More revelations on the October 20 shooting of #EndSARS protesters at the Lekki Toll Plaza in Lagos emerged yesterday as a former Director of Army Public Relations, Brig.-Gen. Sani Usman (rtd), said blank bullets were fired by soldiers to disperse the protesters.
The revelation is on the heels of the release of a timeline of the killing of the protesters by global rights group, Amnesty International and admittance by the Nigerian Army that it was invited by the Lagos State government to intervene in the protest.
The Army had initially denied reports of being involved in the Lekki incident. It described the reports as “fake news” and stated that none of its officers were at Lekki Toll Gate on the said day. Amnesty International claimed that its crisis response experts investigated and verified social media videos and photographs confirmed that security forces were present at the scene, when the shootings occurred.
Country Director of Amnesty International, Osai Ojigho, on Wednesday, said the global rights group has a timeline that “collates photographs and video footage to confirm that Nigerian Army vehicles left Bonny Camp, a military base, approximately a seven-minute drive from the toll gate, at 6.29p.m. on October 20.
“Footage then tracks the vehicles to the toll gate. At approximately 6.45p.m., the Nigerian military opened fire on the #EndSARS protesters who were peacefully calling for an end to police brutality.
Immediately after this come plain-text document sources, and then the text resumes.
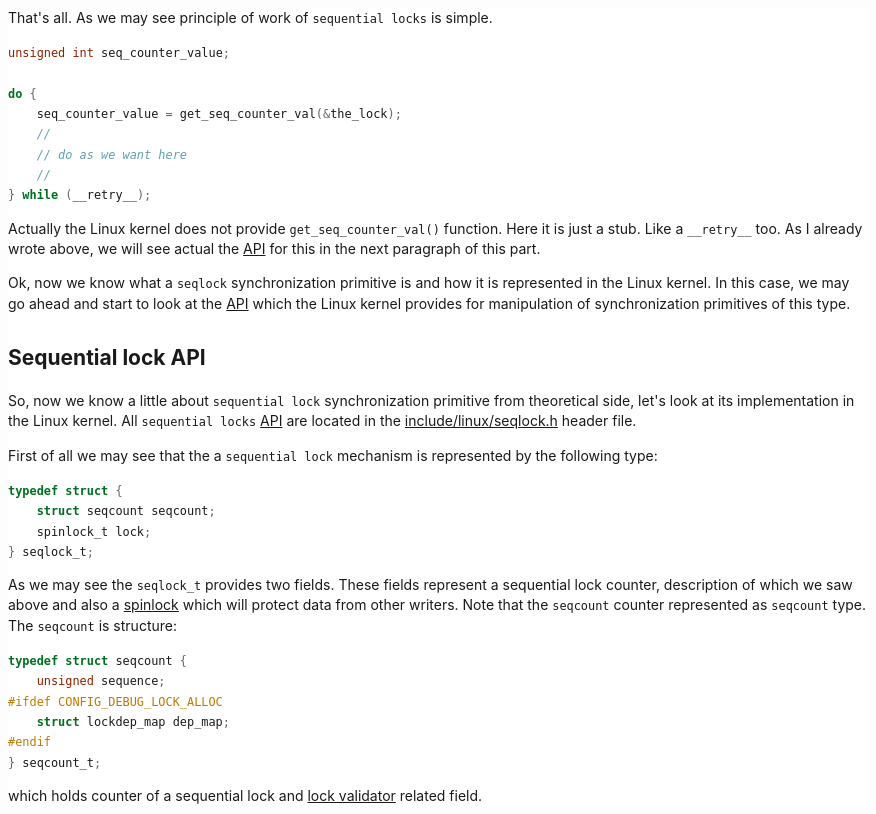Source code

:That's all. As we may see principle of work of `sequential locks` is simple.

```C
unsigned int seq_counter_value;

do {
    seq_counter_value = get_seq_counter_val(&the_lock);
    //
    // do as we want here
    //
} while (__retry__);
```

Actually the Linux kernel does not provide `get_seq_counter_val()` function. Here it is just a stub. Like a `__retry__` too. As I already wrote above, we will see actual the [API](https://en.wikipedia.org/wiki/Application_programming_interface) for this in the next paragraph of this part.

Ok, now we know what a `seqlock` synchronization primitive is and how it is represented in the Linux kernel. In this case, we may go ahead and start to look at the [API](https://en.wikipedia.org/wiki/Application_programming_interface) which the Linux kernel provides for manipulation of synchronization primitives of this type.

Sequential lock API
--------------------------------------------------------------------------------

So, now we know a little about `sequential lock` synchronization primitive from theoretical side, let's look at its implementation in the Linux kernel. All `sequential locks` [API](https://en.wikipedia.org/wiki/Application_programming_interface) are located in the [include/linux/seqlock.h](https://github.com/torvalds/linux/blob/16f73eb02d7e1765ccab3d2018e0bd98eb93d973/include/linux/seqlock.h) header file.

First of all we may see that the a `sequential lock` mechanism is represented by the following type:

```C
typedef struct {
	struct seqcount seqcount;
	spinlock_t lock;
} seqlock_t;
```

As we may see the `seqlock_t` provides two fields. These fields represent a sequential lock counter, description of which we saw above and also a [spinlock](https://proninyaroslav.gitbooks.io/linux-insides-ru/content/SyncPrim/sync-1.html) which will protect data from other writers. Note that the `seqcount` counter represented as `seqcount` type. The `seqcount` is structure:

```C
typedef struct seqcount {
	unsigned sequence;
#ifdef CONFIG_DEBUG_LOCK_ALLOC
	struct lockdep_map dep_map;
#endif
} seqcount_t;
```

which holds counter of a sequential lock and [lock validator](https://www.kernel.org/doc/Documentation/locking/lockdep-design.txt) related field.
What happened at Lekki Toll Gate has all the traits of the Nigerian authorities’ pattern of a cover-up whenever their defence and security forces commit unlawful killings.” However, Brig.-Gen. Usman (rtd), who spoke in an interview with Arise Television, noted that blank ammunition fired by the soldiers has little or no effect on its target. His words: “If you look at the canisters, they were blank ammo and blank ammo doesn’t even kill.
At a close range, maybe 100 metres, maybe it will have some pigmentation on your skin.” He added that the military should be commended for avoiding “serious collateral damage” during the shooting. “Remember the military are armed and by the nature of their training,they are trained to kill and I think the military, in its wisdom, instead of using live ammunition, decided to use blank armour, which is meant for training.
“I think they should be commended for that, otherwise there would have been serious collateral damage, but they were professional enough to have done that,” he said. The former Army spokesman also said there were enough reasons to involve the military in the protests, citing reports of violence in parts of Lagos State as justification. Noting that Amnesty International has a long history of spuriously accusing the Nigerian military of extra-judicial killings, Usman cautioned against politicising the issue and lying against the military.
He said: “There was a time when I was the Director of Army Public Relations; Amnesty International accused the Nigerian military of killing over 5,000 people in Maiduguri, the Borno State capital. Common sense would have told you that there was no hospital with the capacity to contain even 50 dead bodies or 100. This and many other spurious allegations have been going on against the Nigerian military by the Amnesty International.
“People have decided to denigrate the military and to turn the military as the fall guy, but evidence on ground does not support that assertion. Yes, there was deployment of the military; to what extent and all that, it will be determined by the commission of inquiry.
“Let’s leave the commission of inquiry to do its job. But it is very dangerous for anybody to politicise security in this country. The military is a symbol of national unity and national power; they should be insulated from all these politics.”